The next day, IFSA-Butler had even more in store for us with a wine tour through the famous Barossa Valley of South Australia. We were picked up at our apartment building and on a small bus with about 10 other people we headed to the Barossa Valley about an hour out from the city. Our bus driver commentated the drive with some local history on the way there and how the valley came to be the prominent wine spot it is today. We drove over hill after hill as the sun rose in the sky. The further we got into the valley the more I felt like I was being taken back through time. The houses became very spaced apart and almost all were made with sandstone or blue-stone as our tour guide explained there wasn’t enough lumber in Australia to build houses out of anything else when people first arrived. It was so picturesque. We passed miles of rolling, grassy hills where herds of sheep, cows, and horses were grazing. Eucalyptus trees twisted and turned over the road with bark of a light gray. It’s amazing to me that just a small difference like the kinds of trees present here make everything seem like a new world as I watched them pass by. Before we got to our first wine tour we also stopped at a famous dam in the Barossa Reservoir called the “Whispering Wall”.
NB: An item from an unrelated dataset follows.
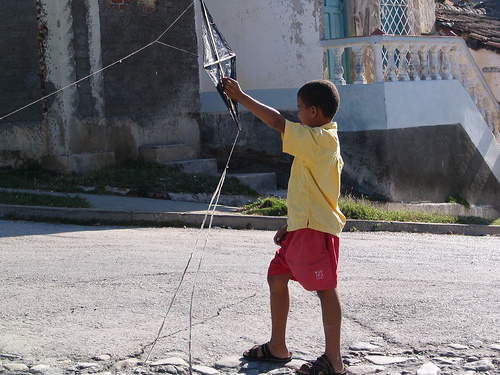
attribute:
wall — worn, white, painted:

There didn’t seem to be anything out of the ordinary about it when we pulled up, but our tour guide told half of our group to walk to one side of the dam and stand on the ledge while half of the group stayed on the ledge at the other side of the dam. As we stood far away on the other side our tour guide just said “hello” clearly but softly while we stood there. Next thing I new a voice sounded as if it was standing right next to me from someone all the way on the other side of the dam. You could just speak in a whisper and be understood perfectly on the other side. I was in shock. We continued having a conversation with the group on the other side. The dam was engineered so perfectly that the sound echoed across it to the opposite side without losing any of the vibration and volume. I giggled to myself as I thought about how much more entertaining this might have been on our way back from the wine tour, but it still blew my mind nonetheless. Now, it was finally time to head to our first stop (1 out of 5 wineries we’ d be stopping at). All but one of the wineries we visited had structured tastings and as someone who’s never had much if any experience in different kinds of wine, I was really surprised to see just how many there could be and how intricately each bottle was designed.
At one winery, Peter Lehmann, we were actually able to see the oldest shiraz grape vines still known in the world. The wine itself also wasn’t too bad. The whole day was full of cheese, crackers, wine and lots of fun. Obviously, the bus ride home was full of napping people.
It’s nice to know that even more excitement awaits me in Cairns and on Kangaroo Island but the rest of this week is strictly school work. Until mid-semester break!